Gingras, the CEO of Secure Group, said the number changing and voice changing SIMs "are a novelty thing." They can give you another layer of privacy, perhaps by spoofing a number so you don't get called back, "but I don't think it's that serious."

"They are the most popular SIMs in crime."

"They may be a bit overextending their marketing, claiming that it protects you against your government's scrutiny," he added. "I don't think it's really that useful to protect you against a really upset government."

Even if someone obtained a SIM card anonymously, they are still using a SIM card and by extension a phone network. The source who currently works in the phone industry said "you can't be invisible."

Nohl, the security researcher, told Motherboard, "A data-only SIM (that uses IMS for voice/text) prevents IMSI catchers from intercepting voice calls and text. So do all 4G and 3G networks that use encryption, which IMSI catchers cannot break open, and many 2G networks that upgraded to A5/3 encryption," Nohl said. "In all these scenarios, the IMSI catcher can still catch IMSIs, though, mainly for tracking purposes."

Putting some of those more bold claims aside, some of these SIMs are still popular in the underground.

"Serious and organised criminals attempt to evade law enforcement, through both mainstream secure messaging apps and encrypted communication platforms specifically designed for criminal use," Matt Horne, Deputy Director of Investigations from the NCA, told Motherboard in an emailed statement.

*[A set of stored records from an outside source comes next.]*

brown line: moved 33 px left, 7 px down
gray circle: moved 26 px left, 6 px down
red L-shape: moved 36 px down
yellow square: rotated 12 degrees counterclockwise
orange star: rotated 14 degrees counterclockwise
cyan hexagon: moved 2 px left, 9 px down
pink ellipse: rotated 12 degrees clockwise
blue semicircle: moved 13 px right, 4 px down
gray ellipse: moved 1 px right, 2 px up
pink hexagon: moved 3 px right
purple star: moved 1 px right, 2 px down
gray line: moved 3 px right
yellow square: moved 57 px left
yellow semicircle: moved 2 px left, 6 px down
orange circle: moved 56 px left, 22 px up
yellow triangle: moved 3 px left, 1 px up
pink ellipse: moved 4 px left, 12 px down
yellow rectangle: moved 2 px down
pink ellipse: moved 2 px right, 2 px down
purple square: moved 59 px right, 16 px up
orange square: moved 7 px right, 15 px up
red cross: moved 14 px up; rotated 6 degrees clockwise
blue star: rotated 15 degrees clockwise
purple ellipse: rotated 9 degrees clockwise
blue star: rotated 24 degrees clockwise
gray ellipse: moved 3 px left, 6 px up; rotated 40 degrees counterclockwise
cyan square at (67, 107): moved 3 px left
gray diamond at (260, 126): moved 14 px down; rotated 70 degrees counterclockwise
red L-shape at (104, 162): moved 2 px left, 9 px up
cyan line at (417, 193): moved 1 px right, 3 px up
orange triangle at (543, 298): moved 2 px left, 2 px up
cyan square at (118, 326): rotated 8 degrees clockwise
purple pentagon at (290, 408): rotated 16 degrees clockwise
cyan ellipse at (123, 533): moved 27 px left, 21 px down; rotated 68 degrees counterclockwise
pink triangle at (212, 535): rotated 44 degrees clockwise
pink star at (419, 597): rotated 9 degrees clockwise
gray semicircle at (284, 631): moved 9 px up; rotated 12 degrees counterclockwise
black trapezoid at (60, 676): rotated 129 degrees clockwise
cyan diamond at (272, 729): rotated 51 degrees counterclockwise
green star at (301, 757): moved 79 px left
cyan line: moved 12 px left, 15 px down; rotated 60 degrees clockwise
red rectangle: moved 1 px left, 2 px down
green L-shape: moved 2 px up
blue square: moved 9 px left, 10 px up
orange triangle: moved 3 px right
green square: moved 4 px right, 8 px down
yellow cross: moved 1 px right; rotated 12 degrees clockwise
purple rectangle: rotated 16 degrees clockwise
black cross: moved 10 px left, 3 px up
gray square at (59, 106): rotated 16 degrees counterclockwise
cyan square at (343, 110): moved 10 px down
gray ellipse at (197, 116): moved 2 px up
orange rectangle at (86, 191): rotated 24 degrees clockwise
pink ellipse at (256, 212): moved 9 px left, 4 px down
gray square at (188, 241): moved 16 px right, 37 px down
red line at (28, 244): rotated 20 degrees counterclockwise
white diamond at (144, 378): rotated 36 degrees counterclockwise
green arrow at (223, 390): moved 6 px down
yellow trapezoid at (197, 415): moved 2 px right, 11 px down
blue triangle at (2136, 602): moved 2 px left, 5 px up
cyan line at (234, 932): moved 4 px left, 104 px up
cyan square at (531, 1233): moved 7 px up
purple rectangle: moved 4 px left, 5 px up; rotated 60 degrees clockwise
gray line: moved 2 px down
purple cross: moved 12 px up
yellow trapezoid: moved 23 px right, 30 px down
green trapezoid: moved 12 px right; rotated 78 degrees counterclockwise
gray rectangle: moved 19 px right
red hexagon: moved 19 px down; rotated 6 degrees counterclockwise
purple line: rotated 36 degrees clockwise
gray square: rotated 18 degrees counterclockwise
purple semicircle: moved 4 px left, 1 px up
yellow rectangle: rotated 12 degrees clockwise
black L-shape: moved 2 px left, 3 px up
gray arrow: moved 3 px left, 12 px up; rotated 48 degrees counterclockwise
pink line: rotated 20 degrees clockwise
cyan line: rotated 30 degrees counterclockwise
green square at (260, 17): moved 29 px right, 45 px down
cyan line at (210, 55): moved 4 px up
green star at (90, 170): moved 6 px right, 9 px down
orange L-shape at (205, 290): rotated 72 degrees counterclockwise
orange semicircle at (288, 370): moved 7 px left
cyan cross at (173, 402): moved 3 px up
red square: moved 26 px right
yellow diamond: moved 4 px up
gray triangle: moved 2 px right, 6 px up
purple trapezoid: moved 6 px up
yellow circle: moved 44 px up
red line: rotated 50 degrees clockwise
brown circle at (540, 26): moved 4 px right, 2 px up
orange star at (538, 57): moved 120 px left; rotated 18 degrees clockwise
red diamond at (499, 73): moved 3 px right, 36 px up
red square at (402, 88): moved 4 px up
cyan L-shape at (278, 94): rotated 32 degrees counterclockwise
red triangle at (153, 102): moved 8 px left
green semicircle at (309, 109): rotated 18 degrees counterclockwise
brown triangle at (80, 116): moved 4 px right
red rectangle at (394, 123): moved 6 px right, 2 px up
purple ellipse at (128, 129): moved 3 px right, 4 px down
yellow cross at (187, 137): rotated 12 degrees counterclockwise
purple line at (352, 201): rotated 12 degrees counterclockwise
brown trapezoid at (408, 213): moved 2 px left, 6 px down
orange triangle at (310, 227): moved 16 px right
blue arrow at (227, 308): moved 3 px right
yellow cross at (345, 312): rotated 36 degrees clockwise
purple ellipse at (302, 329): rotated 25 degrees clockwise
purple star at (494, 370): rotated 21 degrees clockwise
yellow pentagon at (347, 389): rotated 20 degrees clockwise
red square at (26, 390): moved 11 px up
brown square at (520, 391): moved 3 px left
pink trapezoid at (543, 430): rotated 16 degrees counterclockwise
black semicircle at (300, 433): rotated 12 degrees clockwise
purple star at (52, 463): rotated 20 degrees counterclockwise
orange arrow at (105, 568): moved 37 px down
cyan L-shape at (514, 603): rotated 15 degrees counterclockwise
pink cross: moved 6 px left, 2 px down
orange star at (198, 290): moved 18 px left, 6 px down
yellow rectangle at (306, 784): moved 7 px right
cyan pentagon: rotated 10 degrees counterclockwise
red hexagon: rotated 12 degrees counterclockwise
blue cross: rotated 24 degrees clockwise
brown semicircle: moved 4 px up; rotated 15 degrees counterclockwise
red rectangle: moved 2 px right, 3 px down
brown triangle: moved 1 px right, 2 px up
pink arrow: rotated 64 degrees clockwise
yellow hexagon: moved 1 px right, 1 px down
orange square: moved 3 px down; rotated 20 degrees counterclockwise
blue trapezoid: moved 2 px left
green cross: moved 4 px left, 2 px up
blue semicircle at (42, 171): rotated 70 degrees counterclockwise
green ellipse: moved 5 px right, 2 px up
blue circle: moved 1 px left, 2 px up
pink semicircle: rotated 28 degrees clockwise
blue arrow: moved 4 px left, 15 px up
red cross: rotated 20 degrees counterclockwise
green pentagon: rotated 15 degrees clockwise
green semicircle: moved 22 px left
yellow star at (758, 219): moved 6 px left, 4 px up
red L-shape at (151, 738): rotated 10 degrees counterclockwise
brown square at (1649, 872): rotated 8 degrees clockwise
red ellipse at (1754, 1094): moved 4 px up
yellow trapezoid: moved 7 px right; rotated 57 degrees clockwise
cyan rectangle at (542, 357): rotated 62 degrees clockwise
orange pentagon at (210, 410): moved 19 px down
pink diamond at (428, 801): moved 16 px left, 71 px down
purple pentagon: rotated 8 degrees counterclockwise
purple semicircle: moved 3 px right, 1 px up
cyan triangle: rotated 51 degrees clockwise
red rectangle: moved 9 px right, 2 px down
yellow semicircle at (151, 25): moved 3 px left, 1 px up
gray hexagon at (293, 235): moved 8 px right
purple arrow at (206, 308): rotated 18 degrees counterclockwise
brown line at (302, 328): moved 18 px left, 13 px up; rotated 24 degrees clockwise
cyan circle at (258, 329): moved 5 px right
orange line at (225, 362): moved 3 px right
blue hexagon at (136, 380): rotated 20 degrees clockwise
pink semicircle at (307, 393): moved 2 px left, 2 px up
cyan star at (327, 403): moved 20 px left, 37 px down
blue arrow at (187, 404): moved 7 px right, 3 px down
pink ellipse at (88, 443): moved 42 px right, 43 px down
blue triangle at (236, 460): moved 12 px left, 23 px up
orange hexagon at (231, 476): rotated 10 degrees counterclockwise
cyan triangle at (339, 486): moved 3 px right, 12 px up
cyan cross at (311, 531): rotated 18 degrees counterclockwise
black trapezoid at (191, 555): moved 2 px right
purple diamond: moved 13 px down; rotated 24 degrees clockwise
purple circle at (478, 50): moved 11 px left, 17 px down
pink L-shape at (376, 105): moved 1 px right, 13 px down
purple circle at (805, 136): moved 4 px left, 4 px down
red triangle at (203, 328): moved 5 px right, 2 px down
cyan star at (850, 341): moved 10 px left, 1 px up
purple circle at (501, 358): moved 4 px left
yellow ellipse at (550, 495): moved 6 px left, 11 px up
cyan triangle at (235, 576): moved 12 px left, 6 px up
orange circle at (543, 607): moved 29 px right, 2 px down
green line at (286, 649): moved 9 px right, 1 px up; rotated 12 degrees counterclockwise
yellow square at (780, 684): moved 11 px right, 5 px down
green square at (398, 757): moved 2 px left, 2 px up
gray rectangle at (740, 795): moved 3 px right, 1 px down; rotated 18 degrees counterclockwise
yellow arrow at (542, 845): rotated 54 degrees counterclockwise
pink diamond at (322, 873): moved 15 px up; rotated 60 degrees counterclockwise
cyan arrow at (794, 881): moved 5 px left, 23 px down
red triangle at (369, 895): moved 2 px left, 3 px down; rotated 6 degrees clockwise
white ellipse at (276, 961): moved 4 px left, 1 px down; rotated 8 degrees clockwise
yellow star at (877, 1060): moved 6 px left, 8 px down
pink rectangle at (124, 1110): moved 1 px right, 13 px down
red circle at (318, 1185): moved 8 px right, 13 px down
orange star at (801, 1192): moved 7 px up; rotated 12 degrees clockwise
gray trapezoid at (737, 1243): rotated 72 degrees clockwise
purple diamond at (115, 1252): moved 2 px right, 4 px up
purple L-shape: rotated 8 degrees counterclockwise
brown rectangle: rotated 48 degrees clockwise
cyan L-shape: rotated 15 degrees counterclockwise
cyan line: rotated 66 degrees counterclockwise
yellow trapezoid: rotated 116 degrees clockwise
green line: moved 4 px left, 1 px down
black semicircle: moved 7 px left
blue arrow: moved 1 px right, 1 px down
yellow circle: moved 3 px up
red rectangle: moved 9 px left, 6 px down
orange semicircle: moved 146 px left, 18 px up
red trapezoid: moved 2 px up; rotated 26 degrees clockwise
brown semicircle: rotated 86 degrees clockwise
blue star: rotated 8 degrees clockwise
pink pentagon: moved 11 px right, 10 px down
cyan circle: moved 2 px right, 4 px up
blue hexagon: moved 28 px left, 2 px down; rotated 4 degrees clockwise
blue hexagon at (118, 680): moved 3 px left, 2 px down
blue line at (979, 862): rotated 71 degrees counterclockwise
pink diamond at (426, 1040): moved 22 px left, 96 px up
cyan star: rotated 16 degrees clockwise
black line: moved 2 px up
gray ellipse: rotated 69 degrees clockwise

"However, through the takedown of Encrochat and our work on Operation Venetic, we’ve shown that their methods and tools are not beyond our reach. By working closely with international and UK policing partners, we’re continuing to make technological advances and targeting those operating at the highest level of criminality," he added.

"They are the crime SIMs," the source close to the criminal world said.